The yellow-billed tit-tyrant breeds between October and January in Argentina; its breeding season elsewhere has not been defined. Its nest is a shallow cup made from plant fibers, thistle down, and lichens with a lining of feathers. It is typically built in a shrub within about 1 m of the ground. The clutch is two or three white eggs. The only documented incubation period was 13 days.
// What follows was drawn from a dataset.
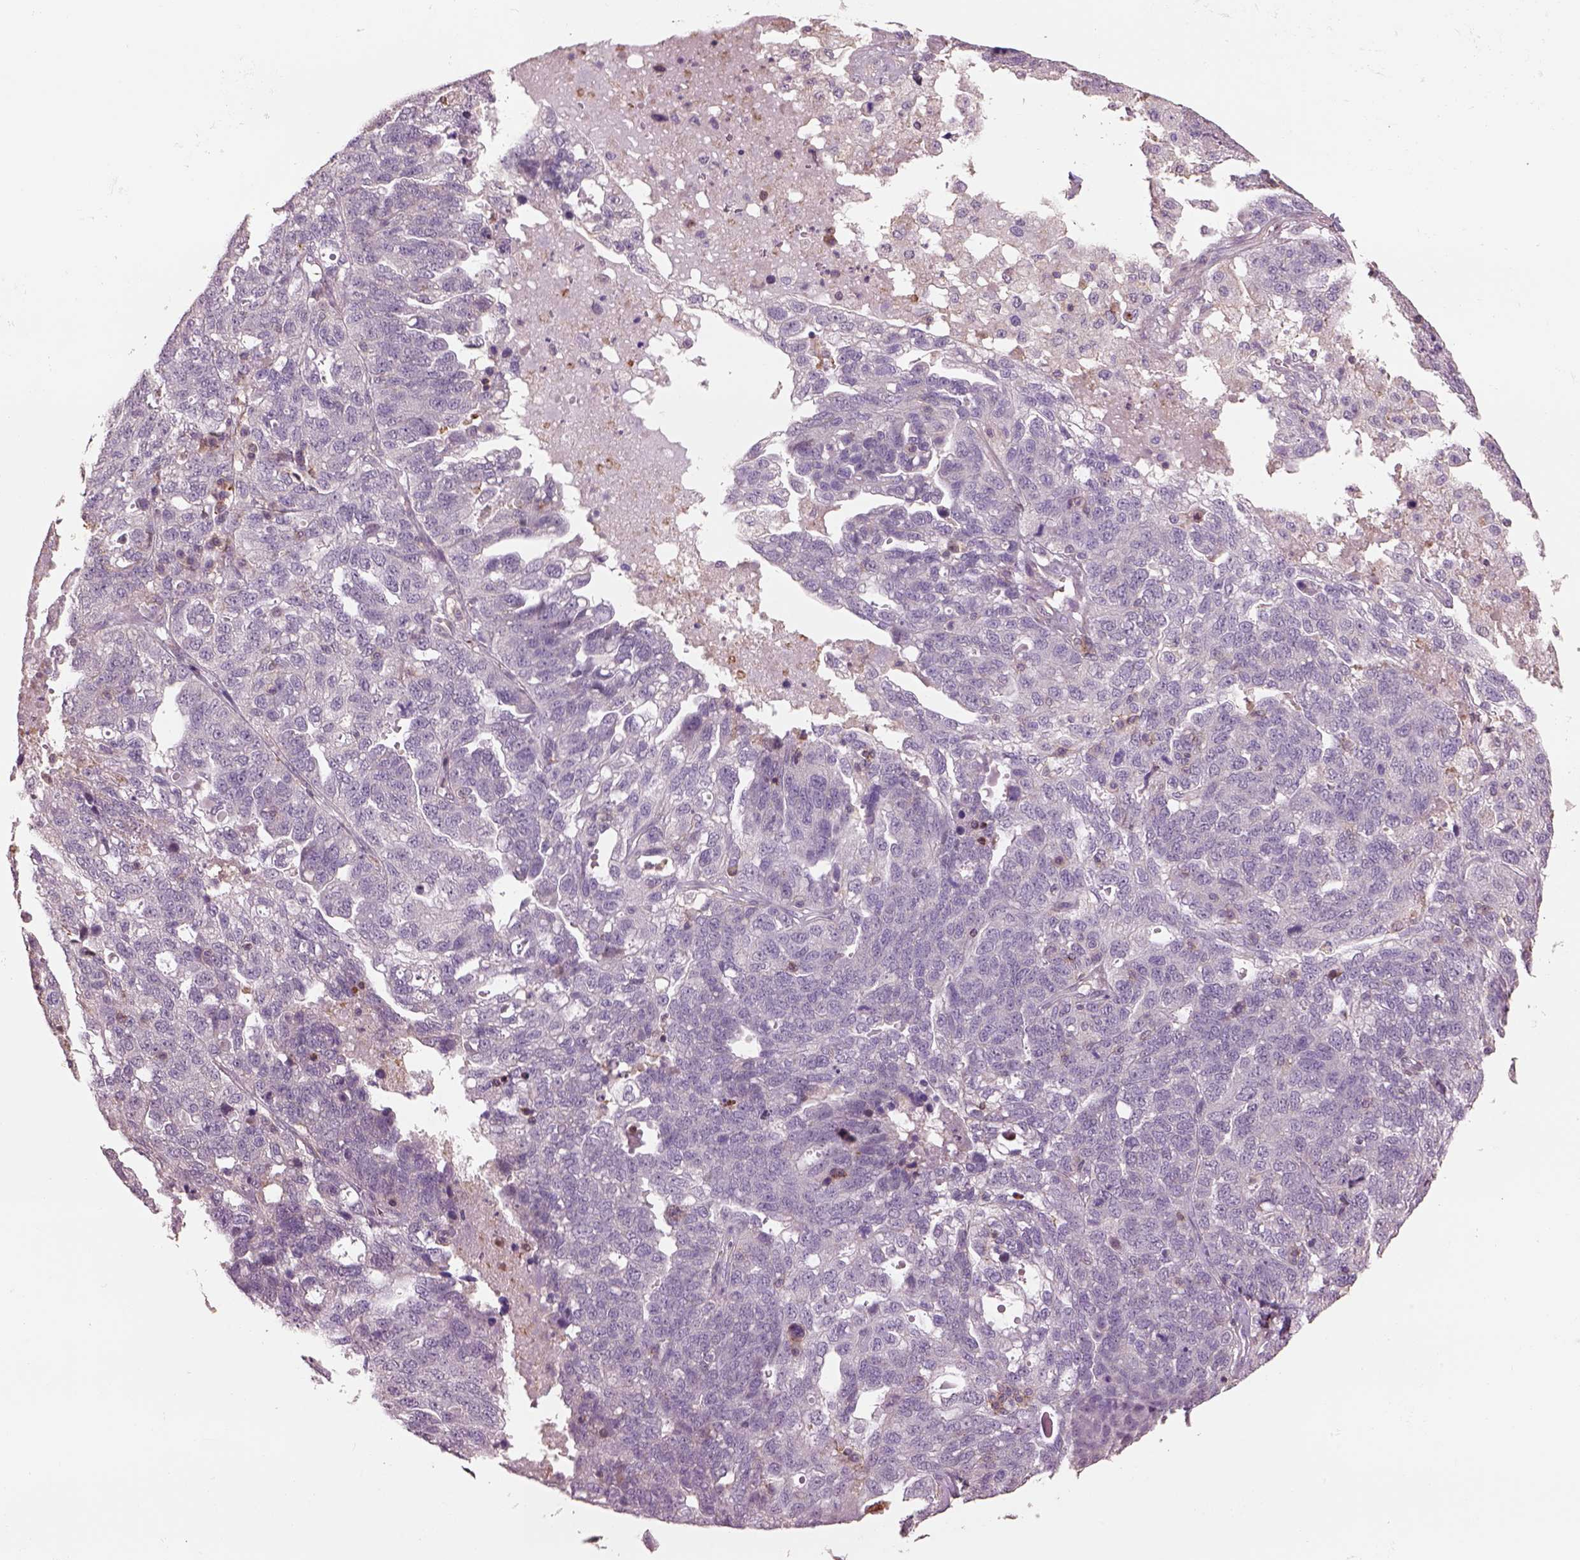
{"staining": {"intensity": "negative", "quantity": "none", "location": "none"}, "tissue": "ovarian cancer", "cell_type": "Tumor cells", "image_type": "cancer", "snomed": [{"axis": "morphology", "description": "Cystadenocarcinoma, serous, NOS"}, {"axis": "topography", "description": "Ovary"}], "caption": "Ovarian cancer (serous cystadenocarcinoma) stained for a protein using immunohistochemistry shows no staining tumor cells.", "gene": "LIN7A", "patient": {"sex": "female", "age": 71}}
The time to fledging and details of parental care are not known.

===Vocalization===

The yellow-billed tit-tyrant's dawn song is "a rising trill with stuttered burst afterward: brreeee brr-br-br". Its calls are "a rising-falling, musical trill: brrreeeeuu [and] a rising-falling musical chatter: tur-tur-TEE'TEE'tee-tee-tchip".

==Status==

The IUCN has assessed the yellow-billed tit-tyrant as being of Least Concern. It has a large range; its population size is not known and is believed to be stable. No immediate threats have been identified. It is considered fairly common in the Peruvian Andes and rare to fairly common elsewhere.